Analytic Investigation of the Branch Cut of the Green Function in Schwarzschild Space-time

TL;DR

This paper introduces a novel analytic method to study the branch cut of the Green function in Schwarzschild space-time, enabling comprehensive analysis of the modes along the cut and their physical implications.

Contribution

The authors develop a new analytic approach to evaluate the branch cut of the Green function for all frequencies, extending understanding beyond previous asymptotic analyses.

Findings

Calculated the modes along the branch cut for general-spin fields.

Analyzed the properties and connection of these modes with quasinormal modes.

Investigated the impact of branch cut modes on the self-force in Schwarzschild space-time.

Abstract

The retarded Green function for linear field perturbations in Schwarzschild black hole space-time possesses a branch cut in the complex-frequency plane.

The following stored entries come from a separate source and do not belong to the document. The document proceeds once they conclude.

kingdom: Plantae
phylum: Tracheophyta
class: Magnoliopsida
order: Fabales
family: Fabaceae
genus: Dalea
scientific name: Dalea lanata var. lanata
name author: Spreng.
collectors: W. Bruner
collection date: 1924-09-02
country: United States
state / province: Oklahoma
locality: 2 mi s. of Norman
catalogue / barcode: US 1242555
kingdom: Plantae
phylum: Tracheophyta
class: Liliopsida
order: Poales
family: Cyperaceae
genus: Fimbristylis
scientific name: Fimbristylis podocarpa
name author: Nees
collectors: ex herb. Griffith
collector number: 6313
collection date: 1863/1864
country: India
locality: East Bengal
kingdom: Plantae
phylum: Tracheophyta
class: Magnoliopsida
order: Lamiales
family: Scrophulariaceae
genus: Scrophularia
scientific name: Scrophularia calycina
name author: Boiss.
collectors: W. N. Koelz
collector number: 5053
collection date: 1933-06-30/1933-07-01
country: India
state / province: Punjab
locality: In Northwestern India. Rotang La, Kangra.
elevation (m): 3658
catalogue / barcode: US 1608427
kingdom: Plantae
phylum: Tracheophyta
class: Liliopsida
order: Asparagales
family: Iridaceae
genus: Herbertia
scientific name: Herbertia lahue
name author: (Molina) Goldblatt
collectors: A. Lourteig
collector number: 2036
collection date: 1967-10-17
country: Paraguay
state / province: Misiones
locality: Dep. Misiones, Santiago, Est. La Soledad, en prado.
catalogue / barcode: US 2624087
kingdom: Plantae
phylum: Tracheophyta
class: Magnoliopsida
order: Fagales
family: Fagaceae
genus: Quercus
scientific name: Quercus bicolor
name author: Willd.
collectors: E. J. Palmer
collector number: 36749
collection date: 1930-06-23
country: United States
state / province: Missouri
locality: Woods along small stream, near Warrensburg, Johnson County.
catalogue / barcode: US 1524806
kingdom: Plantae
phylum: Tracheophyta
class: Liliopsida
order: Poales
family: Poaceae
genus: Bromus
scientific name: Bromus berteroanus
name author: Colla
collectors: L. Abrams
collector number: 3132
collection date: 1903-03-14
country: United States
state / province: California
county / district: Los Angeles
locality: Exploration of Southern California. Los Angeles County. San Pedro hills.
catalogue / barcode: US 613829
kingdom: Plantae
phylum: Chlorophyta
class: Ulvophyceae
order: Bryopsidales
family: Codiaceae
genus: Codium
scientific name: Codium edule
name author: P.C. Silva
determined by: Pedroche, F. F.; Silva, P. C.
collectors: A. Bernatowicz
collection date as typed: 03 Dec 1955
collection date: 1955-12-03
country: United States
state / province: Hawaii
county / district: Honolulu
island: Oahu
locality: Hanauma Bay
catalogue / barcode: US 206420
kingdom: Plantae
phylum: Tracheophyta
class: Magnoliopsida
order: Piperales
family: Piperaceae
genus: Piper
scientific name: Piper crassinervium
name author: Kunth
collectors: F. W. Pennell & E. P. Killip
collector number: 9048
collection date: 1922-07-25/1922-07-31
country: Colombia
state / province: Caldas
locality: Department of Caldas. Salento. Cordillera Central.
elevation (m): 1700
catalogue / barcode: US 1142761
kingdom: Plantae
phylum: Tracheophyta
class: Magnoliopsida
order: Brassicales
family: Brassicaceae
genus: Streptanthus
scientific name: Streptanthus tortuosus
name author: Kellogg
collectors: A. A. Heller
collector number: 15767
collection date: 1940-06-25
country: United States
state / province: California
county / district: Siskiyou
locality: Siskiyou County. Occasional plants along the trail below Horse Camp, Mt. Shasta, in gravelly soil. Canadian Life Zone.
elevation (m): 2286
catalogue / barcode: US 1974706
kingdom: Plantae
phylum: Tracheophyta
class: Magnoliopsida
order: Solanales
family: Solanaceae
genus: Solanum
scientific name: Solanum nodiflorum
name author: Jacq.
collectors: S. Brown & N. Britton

This branch cut has remained largely unexplored: only asymptotic analyses either for small-frequency (yielding the known tail decay at late times of an initial perturbation of the black hole) or for large-frequency (quasinormal modes close to the branch cut in this regime have been linked to quantum properties of black holes) have been carried out in the literature. The regime along the cut inaccessible to these asymptotic analyses has so far remained essentially unreachable. We present a new method for the analytic calculation of the branch cut directly on the cut for general-spin fields in Schwarzschild space-time. This method is valid for any values of the frequency on the cut and so it provides analytic access to the whole branch cut for the first time. We calculate the modes along the cut and investigate their properties and connection with quasinormal modes. We also investigate the contribution from these branch cut modes to the self-force acting on a point particle on a Schwarzschild background space-time.